Mud Weight: Density
||Hydrostatic pressure in the borehole and solids content of unweighted muds
||Drilling rate, hole stability, transportation and settling rate of cuttings Useless solids accumulation slows drilling rate, wastes fuel, causes equipment wear, loss of circulation, differential sticking, and damages the productive formation
||Below 9.0 lb./gal
||BAROID® weighting agent to increase weight Water dilution, shale shakers, desander/desilter cones, and good pit design decrease density
The most significant, yet simple measurement the driller can make is that of mud weight or density. No visual estimate can be made. Density must be measured by weighing a known volume. Density can be stated in any convenient units, such as lb./gal, lb./ft3, g/cm3.
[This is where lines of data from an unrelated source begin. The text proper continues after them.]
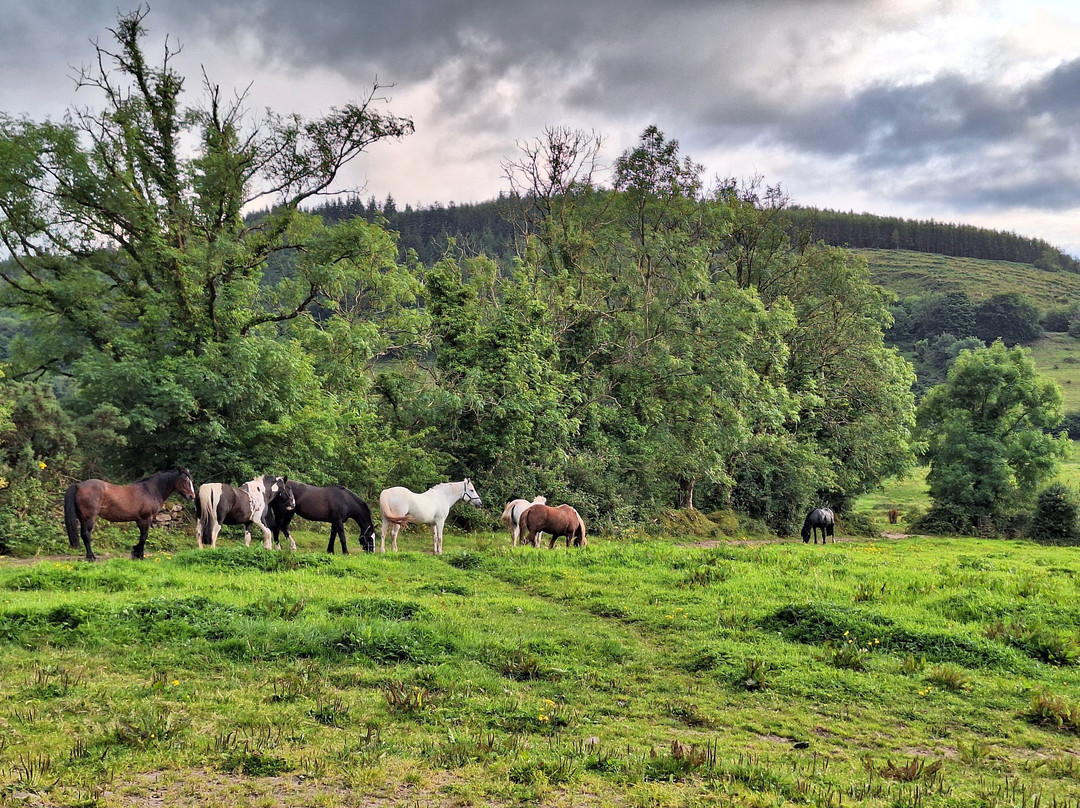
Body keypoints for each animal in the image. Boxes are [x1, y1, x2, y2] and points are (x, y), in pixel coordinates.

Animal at [62, 466, 196, 561]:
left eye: (191, 479)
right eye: (184, 480)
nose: (192, 496)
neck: (151, 490)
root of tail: (78, 485)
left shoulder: (139, 520)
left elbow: (142, 537)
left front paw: (136, 552)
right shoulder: (146, 518)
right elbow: (144, 537)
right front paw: (139, 554)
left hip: (82, 518)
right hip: (89, 518)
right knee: (86, 535)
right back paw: (91, 556)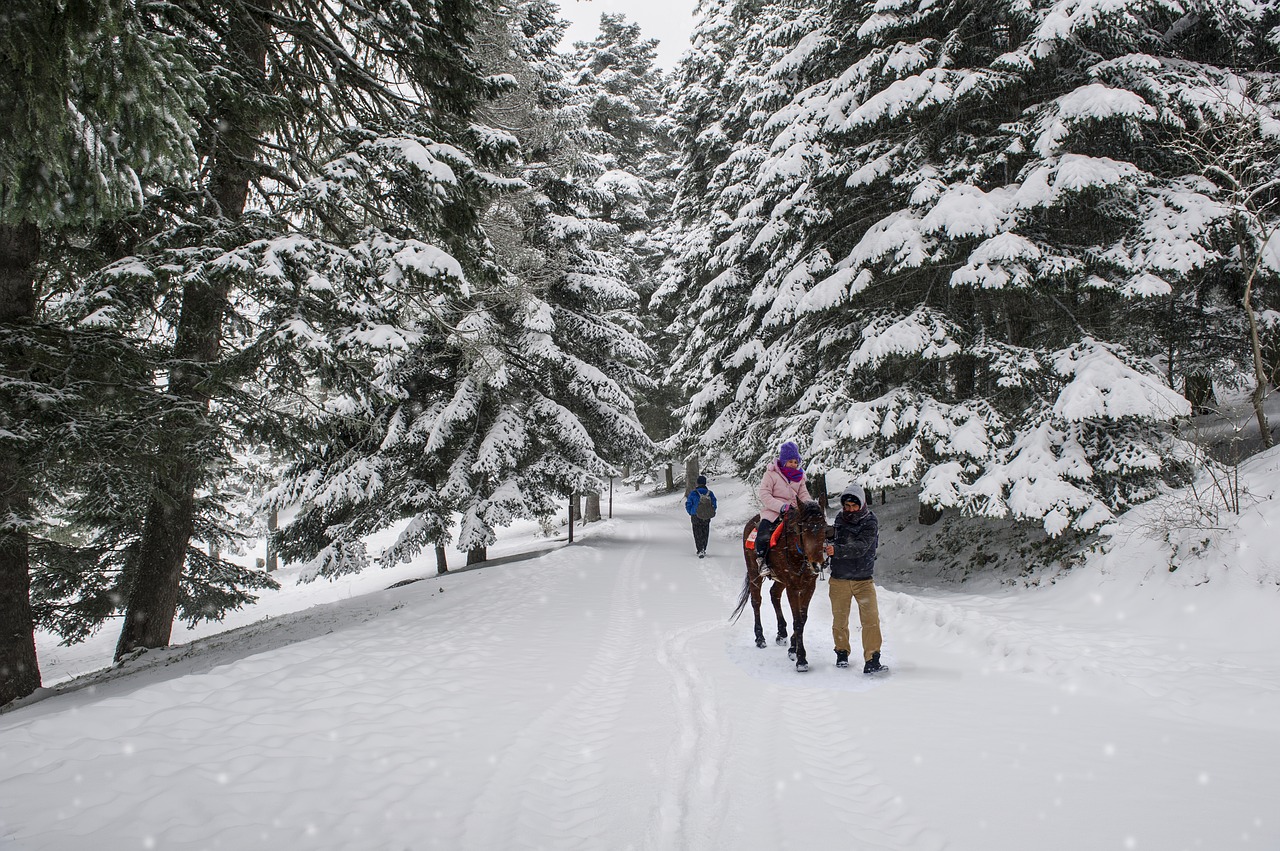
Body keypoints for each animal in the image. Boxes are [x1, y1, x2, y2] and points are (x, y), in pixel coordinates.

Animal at [732, 499, 829, 670]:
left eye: (824, 527)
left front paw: (792, 648)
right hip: (754, 573)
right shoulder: (792, 587)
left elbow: (803, 618)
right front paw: (801, 659)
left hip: (780, 579)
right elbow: (798, 621)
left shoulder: (809, 586)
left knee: (774, 594)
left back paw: (781, 633)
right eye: (803, 529)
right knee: (756, 601)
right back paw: (760, 638)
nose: (817, 564)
To prevent the flow of formation fluids into the hole, the drilling mud must exert a greater pressure than that of the fluids in the porous rocks that are penetrated by the bit. The pressure exerted by the drilling mud at any depth is related directly to its density.
Hydrostatic pressure, psi = lb./gal x 0.052 x depth (ft)
Loss of circulation may result from excessive pressure due to mud that is too dense or heavy.
With simple water-based muds, density is a reliable measure of the amount of suspended solids.
Solids that do not contribute useful properties (i.e., most drilled solids) are objectionable. Abrasive solids, like sand, cause excessive wear on pumps, drill string and bit. The drilling rate is reduced; a thick filter cake is deposited on permeable formations, and the pump does unnecessary work recirculating solids that have been allowed to collect in the mud.
For the water well driller, a most objectionable effect of useless solids is the formation of a thick filter cake on the water-bearing section. The thick filter cake on the water-bearing formation may not be removed completely and consequently impairs the flow of water. By weighing the mud regularly, the solids content can be estimated so that corrective steps can be taken before damage is done.
Procedure for Using the Baroid Mud Balance
- Fill the cup to capacity with fresh, screened mud.
- Replace lid and rotate until firmly seated, making sure some mud is squeezed out the vent hole. Wipe or wash excess mud from the exterior of the balance, and dry. Then seat the balance with its knife edge on the stand and level it by adjusting the rider.
- Read mud density from the edge of the rider as indicated by marker on the rider. Use any of the four scales to express the mud density as required.
- Calibration can be checked by filling the cup with fresh water. It should read 8.34 lb./gal or 1.0 g/cm3.